As investigações envolvendo os oito loteamentos apontam para um possível prejuízo de pelo menos R$ 19 milhões e mais de 150 vítimas, conforme o MPSC. Três outras ações penais semelhantes ainda aguardam julgamento.

MPSC aponta padrão nas negociações

Segundo o Ministério Público, os empreendimentos foram comercializados sem a aprovação necessária dos projetos e sem registro nos cartórios de imóveis. Em parte dos casos, os compradores teriam recebido a promessa de futura regularização e entrega das escrituras, o que não ocorreu.

O promotor de Justiça Thiago Naspolini Berenhauser, autor da ação, afirmou que a decisão reforça a responsabilização de pessoas que promovem loteamentos e negociações imobiliárias fora das exigências legais.

“A decisão reforça a importância da responsabilização de quem promove loteamentos e negociações imobiliárias em desacordo com a legislação.

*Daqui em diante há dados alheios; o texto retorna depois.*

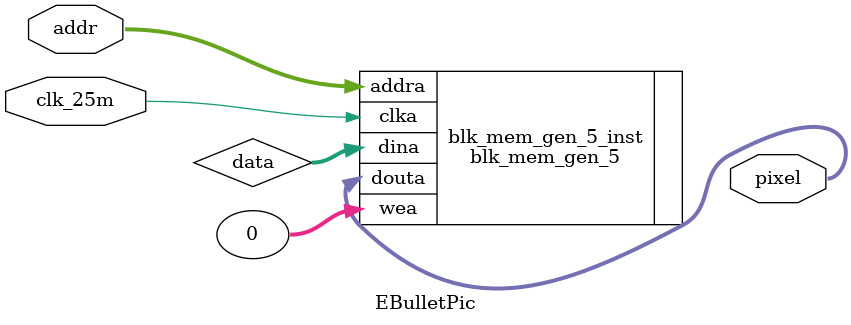
<source format=v>
module EBulletPic(clk_25m, addr, pixel);
	input clk_25m;
	input [16:0]addr;
	output [11:0]pixel;
	wire [11:0] data;
	
	blk_mem_gen_5 blk_mem_gen_5_inst(
      .clka(clk_25m),
      .wea(0),
      .addra(addr),
      .dina(data[11:0]),
      .douta(pixel)
    ); 
endmodule
</source>
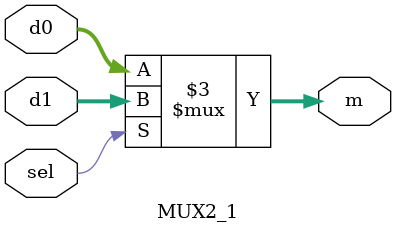
<source format=v>
module MUX2_1( d0, d1, m, sel );
input [15:0] d0, d1;
input  sel;
output reg [15:0] m;

always@(*)

if( sel )
	m = d1;
else
	m = d0;
endmodule



</source>
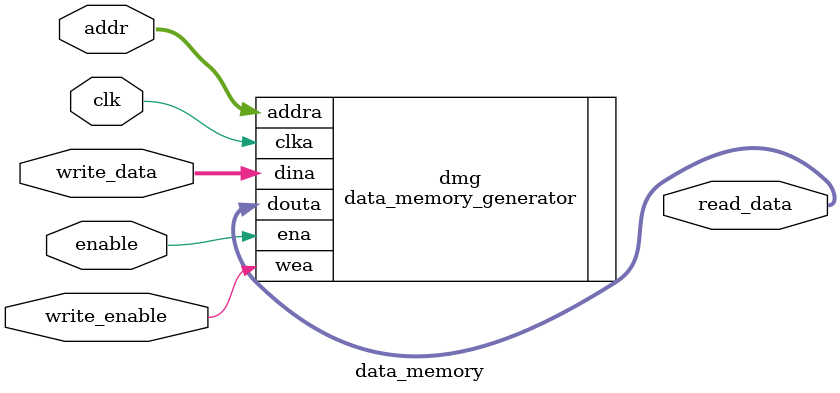
<source format=v>
module data_memory(
	 input clk,
	 input enable,
	 input [0:0] write_enable,
	 input [3:0] addr,
	 input [31:0] write_data,
	 output [31:0] read_data
    );
	 
	 
    data_memory_generator dmg (
        .clka(clk), // input clka
        .ena(enable), // input ena
        .wea(write_enable), // input [0 : 0] wea
        .addra(addr), // input [3 : 0] addra
        .dina(write_data), // input [31 : 0] dina
        .douta(read_data) // output [31 : 0] douta
    );



endmodule
</source>
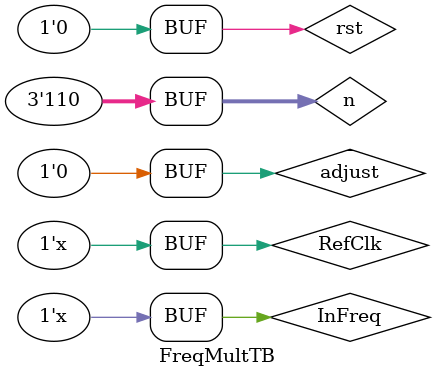
<source format=v>

`timescale 1ps/ 1ps

module FreqMultTB();
  reg RefClk=0,rst=1,adjust=0,InFreq=0;
  reg [2:0]n= 3'b110;   // n=4

  wire OutFreq,done;
  wire [15:0]shiftduration;
	
	FreqMult FrequencyMultiplier(adjust,RefClk,rst,InFreq,n,OutFreq,done,shiftduration);
	

	
	
	initial #30000 rst = 1'b0;
	
	always #3333 RefClk=~RefClk;          // 150Mhz frequency
        
        always #500000 InFreq = ~InFreq;    //1Mhz frequency Freq
	
       initial begin
		#40000 adjust = 1'b1;      // start becomes one
	
		#10000 adjust = 1'b0;      // start becomes ziro
		
		
	end
endmodule 



</source>
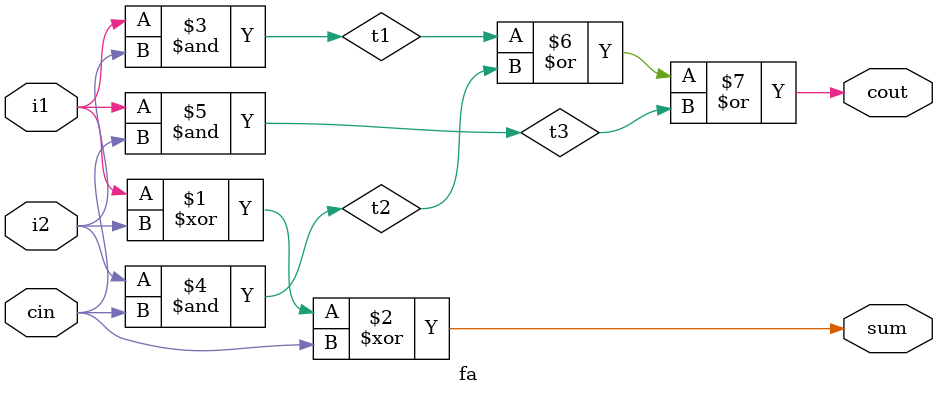
<source format=v>
module fa (sum, cout, i1, i2, cin);
	
	input i1, i2, cin;
	output sum, cout;

	wire t1, t2, t3;

	xor x1(sum, i1, i2, cin);
	and a1(t1, i1, i2);
	and a2(t2, i2, cin);
	and a3(t3, i1, cin);
	or o1(cout, t1, t2, t3);

endmodule
</source>
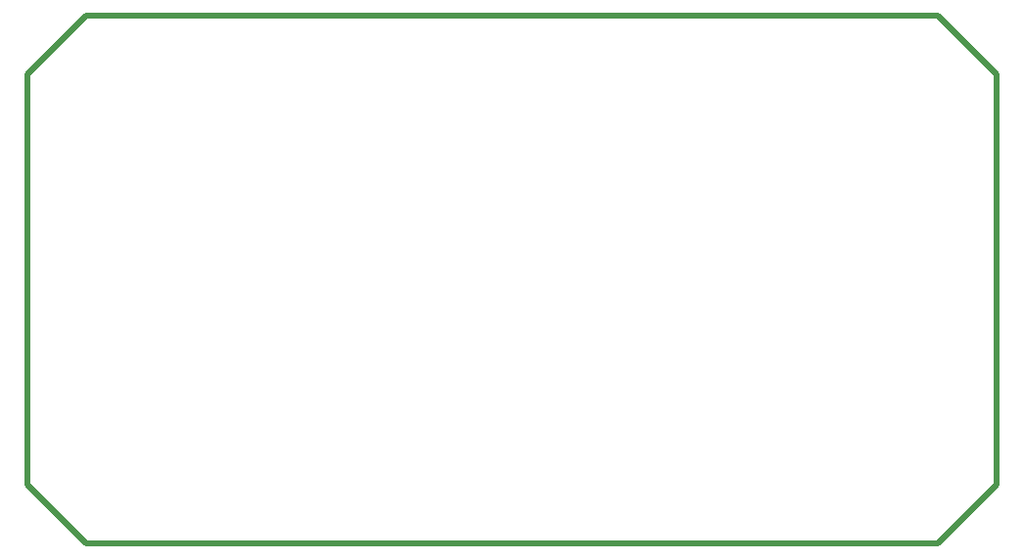
<source format=gm1>
G04 Layer_Color=16711935*
%FSLAX24Y24*%
%MOIN*%
G70*
G01*
G75*
%ADD31C,0.0197*%
G54D31*
X-0Y2000D02*
Y16000D01*
Y2000D02*
X2000Y0D01*
Y18000D02*
X31000D01*
X33000Y2000D02*
Y16000D01*
X2000Y0D02*
X31000D01*
Y18000D02*
X33000Y16000D01*
X-0D02*
X2000Y18000D01*
X31000Y0D02*
X33000Y2000D01*
M02*

</source>
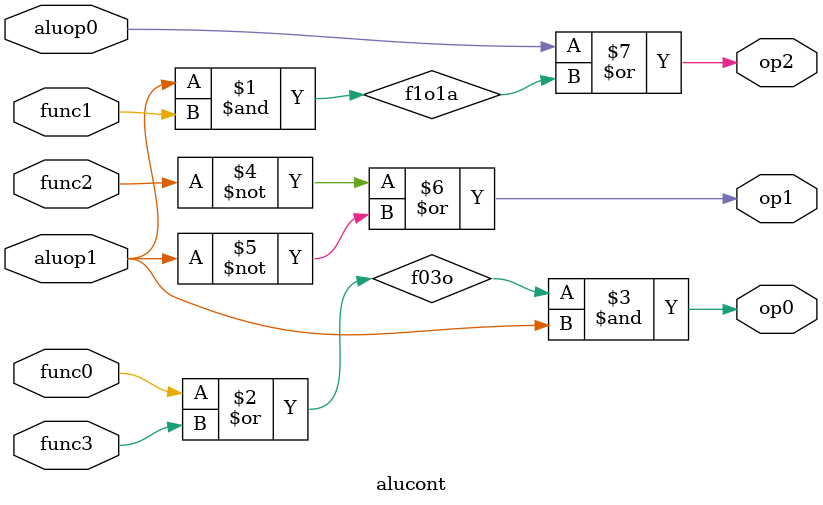
<source format=v>
module alucont (aluop0, aluop1, func0, func1, func2, func3, op0, op1, op2);

    input aluop0, aluop1, func0, func1, func2, func3;
    output op0, op1, op2;

    wire f03o, f1o1a;

    assign f1o1a = aluop1 & func1;
    assign f03o = func0 | func3;

    assign op0 = f03o & aluop1;
    assign op1 = ~func2 | ~aluop1;
    assign op2 = aluop0 | f1o1a;

endmodule
</source>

A sentença reconheceu que houve comercialização de terrenos sem o devido registro e sem autorização definitiva dos órgãos competentes, protegendo os consumidores e reafirmando a necessidade de observância das regras urbanísticas e registrais”.

Entenda o caso

As investigações do MPSC envolvem oito loteamentos em Araranguá: Paris, São Paulo, Barcelona, Madrid, Lisboa, Ana I, Ana II e Santa Otília.

Com a sentença do Residencial Lisboa, são agora seis empreendimentos com condenação, enquanto os processos relacionados a Madrid e Santa Otília ainda não têm condenação.

  • Residencial Paris: Sócios-proprietários são condenados a 63 anos e 11 meses (ele) e 21 anos e nove meses (ela) de reclusão em regime fechado, por estelionato e irregularidades urbanísticas, em processo que reconheceu 75 crimes. Oito corretores envolvidos na intermediação das vendas receberam de um a dois anos em regime aberto, penas depois convertidas em medidas alternativas.
  • Residencial São Paulo: Sócios são condenados a penas de dois anos e quatro meses a três anos e seis meses de reclusão por estelionato e parcelamento irregular do solo. Um corretor, já condenado no processo anterior, também foi sentenciado.
  • Residencial Barcelona: Sócio-administrador recebe pena de sete anos em regime semiaberto, enquanto a sócia responsável técnica é condenada a dois anos e quatro meses em regime aberto. Corretor de imóveis é condenado a um ano e dois meses por vender lotes não registrados e por contravenção penal.
  • Loteamento Ana I: Sócio-proprietário é condenado a sete anos, cinco meses e dois dias, e a sócia a cinco anos e 20 dias, ambos em regime semiaberto — mas seguem presos por conta de condenações anteriores em processos semelhantes. Dois corretores tiveram penas inferiores a quatro anos convertidas em restritivas de direitos. Justiça também determinou reparação às vítimas.
  • Loteamento Ana II: Sócios foram condenados a mais de 10 anos de reclusão. Maior sentença para o sócio-proprietário, que recebeu 7 anos e 12 dias de prisão, inicialmente no regime semiaberto.